Şimdi öylesine iyi anladık ki evimizin çok küçük olmadığını, yâda çok soğuk olmadığını, yattığımız yatağın, üstümüzdeki yorganın markasının çokta önemli olmadığını, yâda yediğimiz yemeğin tuzunun, salçasının, etinin, sebzesinin az yâda çok olmasının çok önemli olmadığını… Telefonumuzun, arabamızın markasının, zenginliğimizin çok önemli olmadığını… Öyle iyi anladık ki. Çünkü o enkaz altında kalan kardeşlerimizin de birçok hayali vardı. Hedefleri, sevdikleri vardı. Ama hepsi bu yalan dünya gibi yalan oldu. 

Binlerce, milyonlarca liraya alınan evler, hepsine mezar oldu. Şunu öylesine iyi anladık ki; şu dünyadan tek çöp dahi götüremediğimizi… Öylesine iyi anladık ki…

Sıcak bir çayın, çorbanın ekmeğin nasılda kıymetli olduğunu, yâda kalbini kırdığımız bir insanın gönlünü almaya vaktimiz olamayacağını, nerede nasıl yattığımızın değil de, nerede nasıl, yâda ne halde uyanacağımızı, yâda uyanamayacağımızı, üzerinde uyuduğumuz yorganın, yerine, moloz yığınlarının altında kalınabileceğini… Öyle iyi anladık ki… 

Bu afetler, felaketler, hep ders olmalı. Unutulmamalı, zenginliğin, malın mülkün makamın emanet olup, İnsanlığın kalıcı ve gerekli olduğunu.

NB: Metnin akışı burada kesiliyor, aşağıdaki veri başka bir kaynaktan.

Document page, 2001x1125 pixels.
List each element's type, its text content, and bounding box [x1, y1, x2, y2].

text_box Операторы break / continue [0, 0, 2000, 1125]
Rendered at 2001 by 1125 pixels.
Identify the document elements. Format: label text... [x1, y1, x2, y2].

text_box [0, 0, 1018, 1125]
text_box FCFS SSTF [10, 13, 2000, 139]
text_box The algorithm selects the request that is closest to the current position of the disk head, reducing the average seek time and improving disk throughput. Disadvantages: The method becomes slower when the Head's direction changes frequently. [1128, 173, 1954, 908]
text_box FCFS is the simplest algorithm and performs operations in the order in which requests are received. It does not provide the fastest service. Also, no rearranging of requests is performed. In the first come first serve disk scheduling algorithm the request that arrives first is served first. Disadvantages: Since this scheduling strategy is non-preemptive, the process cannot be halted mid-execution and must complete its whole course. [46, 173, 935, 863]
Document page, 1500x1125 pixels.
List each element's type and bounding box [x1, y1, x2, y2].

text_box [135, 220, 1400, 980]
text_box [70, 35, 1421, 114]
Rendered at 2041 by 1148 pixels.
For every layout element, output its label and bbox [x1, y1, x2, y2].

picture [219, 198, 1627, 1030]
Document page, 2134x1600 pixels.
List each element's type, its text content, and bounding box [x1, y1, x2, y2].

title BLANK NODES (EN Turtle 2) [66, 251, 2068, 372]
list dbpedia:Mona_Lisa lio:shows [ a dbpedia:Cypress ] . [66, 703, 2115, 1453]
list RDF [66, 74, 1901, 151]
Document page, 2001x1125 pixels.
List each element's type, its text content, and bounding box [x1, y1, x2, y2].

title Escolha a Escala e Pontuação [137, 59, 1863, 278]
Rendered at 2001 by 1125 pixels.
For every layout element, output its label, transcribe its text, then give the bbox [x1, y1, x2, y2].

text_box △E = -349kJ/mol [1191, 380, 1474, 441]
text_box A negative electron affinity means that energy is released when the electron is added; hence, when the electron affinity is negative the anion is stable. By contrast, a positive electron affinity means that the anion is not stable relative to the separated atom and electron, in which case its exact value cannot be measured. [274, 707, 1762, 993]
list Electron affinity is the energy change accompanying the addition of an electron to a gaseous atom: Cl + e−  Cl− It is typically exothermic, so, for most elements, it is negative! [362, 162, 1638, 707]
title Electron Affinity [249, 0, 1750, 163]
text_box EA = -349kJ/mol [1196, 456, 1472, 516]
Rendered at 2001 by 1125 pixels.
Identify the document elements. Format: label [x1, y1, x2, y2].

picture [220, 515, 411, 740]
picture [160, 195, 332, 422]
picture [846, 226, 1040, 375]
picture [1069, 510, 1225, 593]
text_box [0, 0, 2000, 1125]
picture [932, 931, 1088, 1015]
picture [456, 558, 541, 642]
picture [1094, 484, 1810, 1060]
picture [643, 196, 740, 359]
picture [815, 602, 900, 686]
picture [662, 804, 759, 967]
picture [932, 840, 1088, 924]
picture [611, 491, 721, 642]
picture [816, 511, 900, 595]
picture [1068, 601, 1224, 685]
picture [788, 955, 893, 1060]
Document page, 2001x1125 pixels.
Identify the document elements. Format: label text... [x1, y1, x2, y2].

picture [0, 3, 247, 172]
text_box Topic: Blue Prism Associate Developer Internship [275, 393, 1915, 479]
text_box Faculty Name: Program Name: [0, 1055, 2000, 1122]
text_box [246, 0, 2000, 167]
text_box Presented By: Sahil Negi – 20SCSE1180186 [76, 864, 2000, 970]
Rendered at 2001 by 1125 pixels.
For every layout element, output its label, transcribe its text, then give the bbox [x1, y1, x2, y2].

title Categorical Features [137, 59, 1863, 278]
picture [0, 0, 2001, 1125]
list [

Sevdiklerinizin kıymetini bilin, kalbini kırmayın, yediğinizi içtiğinizi israf etmeyin, emanet olan hayatımızı, canımızı, ne zaman nerede teslim edeceğimiz belli değil... Emanet yaşadığımız, sayılı nefesimizin olduğu, hiçbir şeyin kalıcı olmayıp elbet şu dünyadan bir çöp dahi götürmeden göçüp gideceğimizi, hepimizin şu yalan dünyada kiracı olduğunu unutmayın. Hayatınızı da buna göre şekillendirin. Kimsenin kalbini kırmayın, kul hakkı yemeyin, emanet yaşadığımız şu hayattan hakkıyla gidin. Kimseye kalmayan şu dünya bize de kalmayacak.